■ **TASK DESCRIPTION**
The records should be restated exactly from their first line through the line with "pinky pip: (186, 39)" in it.

(Keypoint text descriptions)
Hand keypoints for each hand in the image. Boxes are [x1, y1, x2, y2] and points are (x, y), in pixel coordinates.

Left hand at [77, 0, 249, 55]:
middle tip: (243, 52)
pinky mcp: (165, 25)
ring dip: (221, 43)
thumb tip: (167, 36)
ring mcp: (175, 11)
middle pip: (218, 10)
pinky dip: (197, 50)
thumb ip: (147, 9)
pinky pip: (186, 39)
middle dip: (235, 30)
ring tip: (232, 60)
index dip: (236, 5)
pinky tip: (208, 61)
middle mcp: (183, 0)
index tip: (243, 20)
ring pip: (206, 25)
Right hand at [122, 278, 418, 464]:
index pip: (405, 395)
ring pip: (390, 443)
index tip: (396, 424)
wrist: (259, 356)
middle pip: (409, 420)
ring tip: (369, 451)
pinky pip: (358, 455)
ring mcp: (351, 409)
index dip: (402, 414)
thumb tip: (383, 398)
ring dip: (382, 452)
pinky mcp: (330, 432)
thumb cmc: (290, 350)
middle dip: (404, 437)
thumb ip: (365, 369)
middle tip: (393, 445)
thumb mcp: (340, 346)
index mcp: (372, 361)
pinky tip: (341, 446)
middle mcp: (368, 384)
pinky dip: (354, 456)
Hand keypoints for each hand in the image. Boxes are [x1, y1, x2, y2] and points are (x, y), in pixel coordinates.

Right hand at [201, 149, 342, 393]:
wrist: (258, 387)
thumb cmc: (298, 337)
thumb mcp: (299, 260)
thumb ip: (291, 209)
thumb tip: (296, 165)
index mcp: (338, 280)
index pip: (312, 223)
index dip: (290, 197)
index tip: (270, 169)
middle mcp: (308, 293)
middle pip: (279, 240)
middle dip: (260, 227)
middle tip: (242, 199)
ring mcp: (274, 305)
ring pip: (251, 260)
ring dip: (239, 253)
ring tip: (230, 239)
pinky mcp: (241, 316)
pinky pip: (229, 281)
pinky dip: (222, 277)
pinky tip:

■ **WRITTEN RESPONSE**
Hand keypoints for each hand in the image. Boxes are [x1, y1, x2, y2] and points are (x, y), in pixel coordinates.

Left hand at [77, 0, 249, 55]:
middle tip: (243, 52)
pinky mcp: (165, 25)
ring dip: (221, 43)
thumb tip: (167, 36)
ring mcp: (175, 11)
middle pip: (218, 10)
pinky dip: (197, 50)
thumb ip: (147, 9)
pinky pip: (186, 39)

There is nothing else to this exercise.